PROBLEM TO SOLVE: Copy the lines word for word, starting at the first line and ending at the line that contains "2: (372, 405)", with both ends included. Leave the pictures out of your copy.
>> begin MATERIAL TO PROCESS
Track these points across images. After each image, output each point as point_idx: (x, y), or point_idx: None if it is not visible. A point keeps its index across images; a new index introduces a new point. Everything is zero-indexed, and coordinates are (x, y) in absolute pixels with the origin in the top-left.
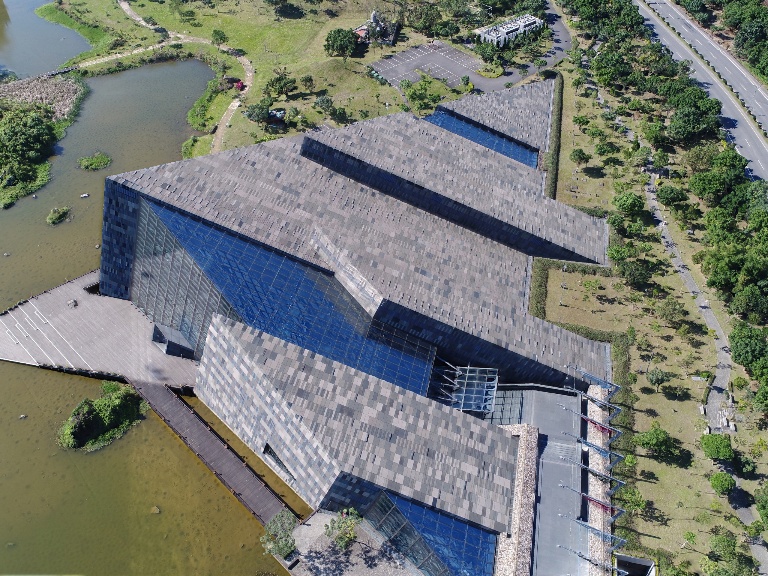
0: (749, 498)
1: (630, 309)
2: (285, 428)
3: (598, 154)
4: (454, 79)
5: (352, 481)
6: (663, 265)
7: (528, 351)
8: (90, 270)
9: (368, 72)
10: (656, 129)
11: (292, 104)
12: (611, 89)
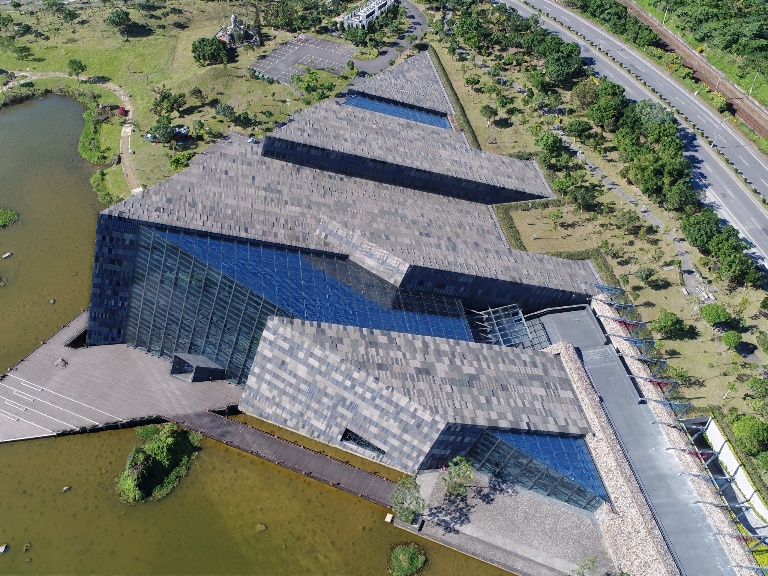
0: (750, 346)
1: (590, 228)
2: (372, 405)
3: (501, 107)
4: (336, 67)
5: (456, 430)
6: (597, 186)
7: (538, 281)
8: (61, 326)
9: (252, 74)
10: (538, 76)
11: (188, 119)
12: (483, 50)
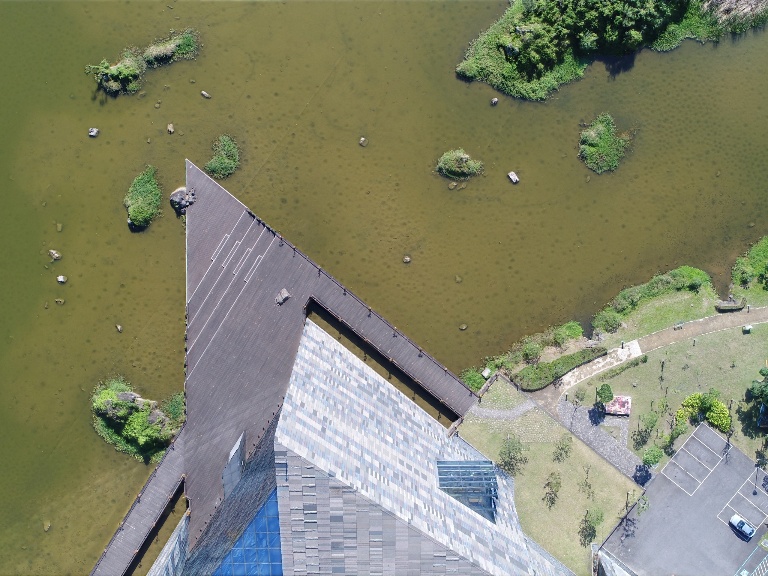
0: None
1: None
2: None
3: None
4: None
5: None
6: None
7: None
8: None
9: None
10: None
11: None
12: None
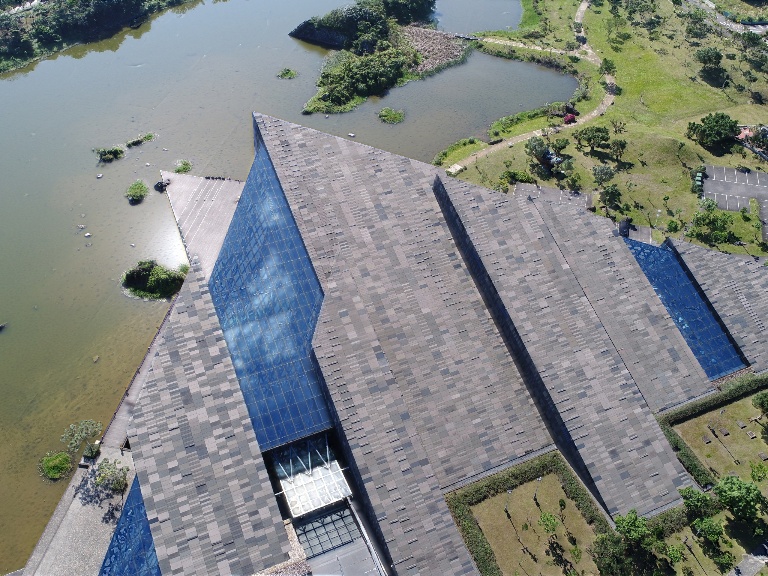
0: None
1: None
2: None
3: None
4: None
5: None
6: None
7: (383, 504)
8: None
9: (693, 171)
10: None
11: (586, 159)
12: None
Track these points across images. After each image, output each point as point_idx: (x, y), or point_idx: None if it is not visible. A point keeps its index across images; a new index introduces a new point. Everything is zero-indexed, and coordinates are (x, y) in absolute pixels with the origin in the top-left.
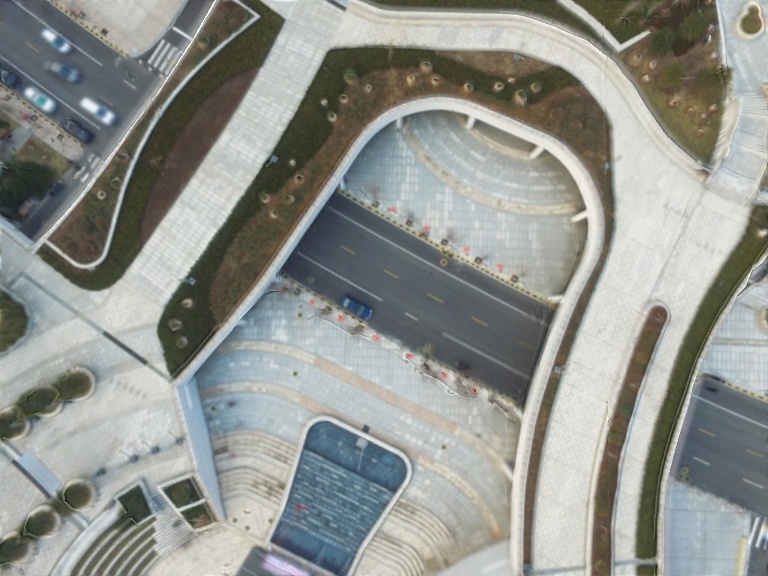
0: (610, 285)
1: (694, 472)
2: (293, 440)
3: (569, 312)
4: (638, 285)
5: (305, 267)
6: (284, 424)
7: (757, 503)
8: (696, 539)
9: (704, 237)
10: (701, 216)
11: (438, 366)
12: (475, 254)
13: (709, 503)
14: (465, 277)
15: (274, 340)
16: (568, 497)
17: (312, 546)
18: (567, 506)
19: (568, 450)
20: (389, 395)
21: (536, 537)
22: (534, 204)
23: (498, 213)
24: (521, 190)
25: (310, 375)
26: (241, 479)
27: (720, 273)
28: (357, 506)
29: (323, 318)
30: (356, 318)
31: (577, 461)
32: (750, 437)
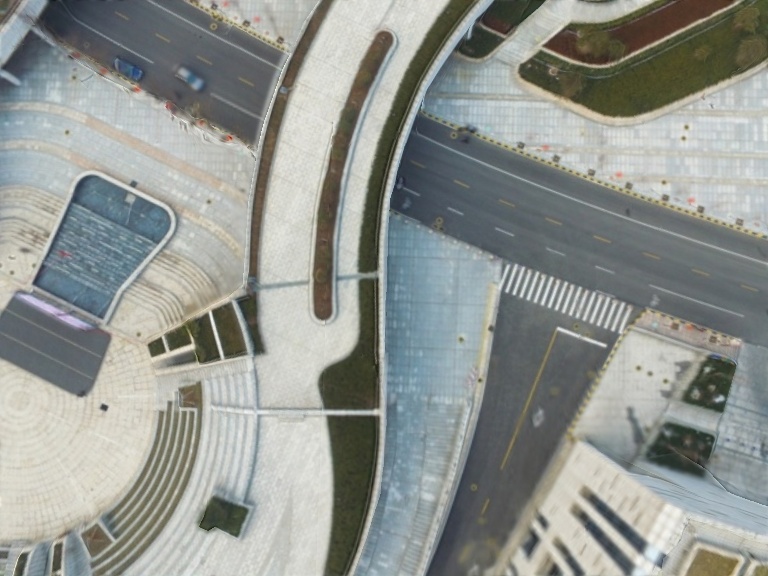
>> end MATERIAL TO PROCESS
EXERCISE ANSWER:
Track these points across images. After each image, output each point as point_idx: (x, y), or point_idx: None if it is not visible. A point keeps its index across images; a new index introduces a new point. Everything is zero-indexed, and coordinates are (x, y) in absolute pixels with the origin in the top-left.
0: (749, 498)
1: (630, 309)
2: (285, 428)
3: (598, 154)
4: (454, 79)
5: (352, 481)
6: (663, 265)
7: (528, 351)
8: (90, 270)
9: (368, 72)
10: (656, 129)
11: (292, 104)
12: (611, 89)
0: (750, 346)
1: (590, 228)
2: (372, 405)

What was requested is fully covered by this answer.